The weight (E) of the examples and comparative examples was determined by cutting the center of the molded body into a circle with the same diameter of 2 cm as the butadiene rubber sheet and measuring the mass of the circular sample with a diameter of 2 cm.
A = 100 × (x / z) / (x / z + X / Z) (Formula 1)
A: Filling ratio of copper powder [volume%]
x: Mass of copper powder in resin composition (c) [g]
X: Mass of resin in resin composition (c) [g]
z: Copper density = 8.9 g / cm ³
Z: Resin density = 1.2 g / cm ³
Y = (B / 100) * z + (1-B / 100) * Z (Formula 2)
B: Filling rate of copper powder [volume%]
Y: Density of the compact [g / cm ³ ]
z: Copper density = 8.9 g / cm ³
Z: Resin density = 1.2 g / cm ³
The resin has a density of 100 parts by mass of bisphenol A type liquid epoxy resin (jER828EL, manufactured by Japan Epoxy Resin Co., Ltd.), 79 parts by mass of methylcyclohexene-1,2-dicarboxylic acid anhydride (manufactured by Tokyo Chemical Industry Co., Ltd.), 2- A sample obtained by mixing 2 parts by mass of ethyl-4-methylimidazole (manufactured by Wako Pure Chemical Industries, Ltd.), heat-cured at 120 ° C. for 1 hour, was cut into a 1 cm diameter circle, and the value calculated from the volume and mass was used.

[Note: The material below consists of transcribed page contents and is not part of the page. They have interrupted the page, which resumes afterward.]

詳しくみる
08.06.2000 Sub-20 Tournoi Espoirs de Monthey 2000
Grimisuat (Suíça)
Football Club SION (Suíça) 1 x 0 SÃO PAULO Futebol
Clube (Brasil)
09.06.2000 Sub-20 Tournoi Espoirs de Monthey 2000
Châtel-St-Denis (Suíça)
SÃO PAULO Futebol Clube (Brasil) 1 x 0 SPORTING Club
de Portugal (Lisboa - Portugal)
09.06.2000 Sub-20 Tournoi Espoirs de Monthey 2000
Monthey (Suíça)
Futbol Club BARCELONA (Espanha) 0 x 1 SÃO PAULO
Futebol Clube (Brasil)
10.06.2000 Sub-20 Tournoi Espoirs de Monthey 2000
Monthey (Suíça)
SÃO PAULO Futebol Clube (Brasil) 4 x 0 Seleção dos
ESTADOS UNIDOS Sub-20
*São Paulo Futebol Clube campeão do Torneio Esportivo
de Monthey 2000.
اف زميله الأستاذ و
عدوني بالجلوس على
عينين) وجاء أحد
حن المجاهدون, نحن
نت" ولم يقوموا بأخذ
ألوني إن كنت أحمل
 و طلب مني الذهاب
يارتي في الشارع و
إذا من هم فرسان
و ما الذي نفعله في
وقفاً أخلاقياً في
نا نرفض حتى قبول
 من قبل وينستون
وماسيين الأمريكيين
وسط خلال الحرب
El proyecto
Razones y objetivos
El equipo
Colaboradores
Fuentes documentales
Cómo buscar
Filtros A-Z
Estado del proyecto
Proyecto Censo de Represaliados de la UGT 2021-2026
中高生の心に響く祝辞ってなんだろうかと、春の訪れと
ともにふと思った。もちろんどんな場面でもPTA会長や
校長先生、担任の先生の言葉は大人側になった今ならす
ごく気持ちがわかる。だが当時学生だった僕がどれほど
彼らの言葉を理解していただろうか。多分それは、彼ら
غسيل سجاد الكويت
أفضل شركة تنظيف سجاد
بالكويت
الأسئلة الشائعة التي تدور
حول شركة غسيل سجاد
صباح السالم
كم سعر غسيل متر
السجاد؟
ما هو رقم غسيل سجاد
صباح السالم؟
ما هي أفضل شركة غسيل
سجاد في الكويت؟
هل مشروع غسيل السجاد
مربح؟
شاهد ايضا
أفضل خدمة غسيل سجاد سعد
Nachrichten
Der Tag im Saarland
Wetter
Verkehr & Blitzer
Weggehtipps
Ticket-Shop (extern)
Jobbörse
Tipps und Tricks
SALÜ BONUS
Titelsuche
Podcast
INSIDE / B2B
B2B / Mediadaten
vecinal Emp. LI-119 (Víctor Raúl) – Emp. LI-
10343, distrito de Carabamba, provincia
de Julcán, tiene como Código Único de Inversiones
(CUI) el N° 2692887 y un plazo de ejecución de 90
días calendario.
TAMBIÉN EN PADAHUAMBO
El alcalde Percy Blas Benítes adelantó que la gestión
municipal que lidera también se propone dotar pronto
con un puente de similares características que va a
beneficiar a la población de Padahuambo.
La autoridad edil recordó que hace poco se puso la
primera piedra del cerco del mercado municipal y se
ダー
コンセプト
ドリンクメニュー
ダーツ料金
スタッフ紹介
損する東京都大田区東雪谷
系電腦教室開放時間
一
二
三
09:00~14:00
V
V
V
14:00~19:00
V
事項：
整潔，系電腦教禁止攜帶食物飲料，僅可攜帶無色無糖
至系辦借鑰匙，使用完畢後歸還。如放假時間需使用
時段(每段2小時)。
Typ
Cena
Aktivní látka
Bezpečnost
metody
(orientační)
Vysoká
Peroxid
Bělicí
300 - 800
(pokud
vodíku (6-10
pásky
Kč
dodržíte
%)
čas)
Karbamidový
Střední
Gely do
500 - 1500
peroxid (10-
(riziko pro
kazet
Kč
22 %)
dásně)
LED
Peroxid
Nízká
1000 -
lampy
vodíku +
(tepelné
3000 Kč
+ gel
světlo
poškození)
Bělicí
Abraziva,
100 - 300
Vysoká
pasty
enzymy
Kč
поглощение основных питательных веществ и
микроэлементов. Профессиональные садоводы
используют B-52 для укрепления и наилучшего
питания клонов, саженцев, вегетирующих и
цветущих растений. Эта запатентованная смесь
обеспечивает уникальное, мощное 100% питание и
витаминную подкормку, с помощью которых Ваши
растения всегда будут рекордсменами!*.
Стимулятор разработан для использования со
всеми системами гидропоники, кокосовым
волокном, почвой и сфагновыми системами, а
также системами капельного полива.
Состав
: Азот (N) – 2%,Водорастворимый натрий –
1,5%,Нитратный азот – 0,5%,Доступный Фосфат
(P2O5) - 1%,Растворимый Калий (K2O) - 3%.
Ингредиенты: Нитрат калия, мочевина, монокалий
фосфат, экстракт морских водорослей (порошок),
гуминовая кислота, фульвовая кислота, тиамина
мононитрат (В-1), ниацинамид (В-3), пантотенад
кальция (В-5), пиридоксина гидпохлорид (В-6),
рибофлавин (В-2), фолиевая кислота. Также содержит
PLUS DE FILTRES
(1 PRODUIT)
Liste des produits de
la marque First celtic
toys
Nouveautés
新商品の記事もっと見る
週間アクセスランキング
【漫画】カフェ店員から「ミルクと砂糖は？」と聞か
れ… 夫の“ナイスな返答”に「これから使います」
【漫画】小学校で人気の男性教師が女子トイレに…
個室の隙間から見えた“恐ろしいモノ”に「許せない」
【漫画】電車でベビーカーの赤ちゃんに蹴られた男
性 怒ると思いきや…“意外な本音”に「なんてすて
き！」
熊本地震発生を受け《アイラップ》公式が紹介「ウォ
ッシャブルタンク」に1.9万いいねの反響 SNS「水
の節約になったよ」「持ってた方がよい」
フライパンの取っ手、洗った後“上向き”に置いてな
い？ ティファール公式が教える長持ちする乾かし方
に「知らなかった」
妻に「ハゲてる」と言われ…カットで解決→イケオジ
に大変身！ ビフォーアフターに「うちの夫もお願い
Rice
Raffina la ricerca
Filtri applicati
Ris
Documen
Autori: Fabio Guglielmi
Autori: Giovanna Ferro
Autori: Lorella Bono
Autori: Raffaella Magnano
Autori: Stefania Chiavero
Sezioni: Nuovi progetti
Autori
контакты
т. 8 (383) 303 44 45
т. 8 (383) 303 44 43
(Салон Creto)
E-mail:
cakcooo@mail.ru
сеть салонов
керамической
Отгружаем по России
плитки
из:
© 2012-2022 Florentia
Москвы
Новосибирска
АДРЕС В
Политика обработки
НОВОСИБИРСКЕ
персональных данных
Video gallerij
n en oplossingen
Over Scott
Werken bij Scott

It was.
The center part of the molded body obtained in the examples and comparative examples was cut into a 1 cm diameter circle, and the thermal diffusivity α was measured by a laser flash method (TC-7000, manufactured by ULVAC-RIKO), specific heat Cp, density The thermal conductivity K was calculated from σ using the following formula 3.
K = α × Cp × σ (Formula 3)

In Table 1, it was evaluated according to the following criteria:
20 W / m ° C. <K: “◎”,
10 W / m ° C. <K ≦ 20 W / m ° C .: “◯”,
K ≦ 10 W / m ° C .: “x”.

  The compression molded product produced by the production method of the present invention can be suitably used in the field of structural parts such as printed wiring boards, adhesive sheets, automobiles and electronic devices.

Claims (3)

In the method for producing a compression molded article (d), comprising a step of compression molding a resin composition (c) containing at least a resin (a) and an inorganic filler (b), the resin composition (c) in the resin composition (c) volume filling ratio of the inorganic filler (b) (a) and said compression molded article (d) in the inorganic filler volume filling ratio of (b) and (B), but was fully the B / a ≧ 1.05 The weight (D) of the resin composition (e) extruded during compression molding and the weight (E) of the compression molded product (d) satisfy D / E ≧ 0.10, and the resin composition The volume filling rate (C) of the inorganic filler (b) in the product (e) and the volume filling rate (A) of the inorganic filler (b) in the resin composition (c) are 0 ≦ C <. A method for producing the compression molded product, wherein A is satisfied . Wherein the inorganic filler (b) is a metal, methods who claim 1. It said compression molded article (d) is an electronic material resin compression molding, methods who according to claim 1 or 2.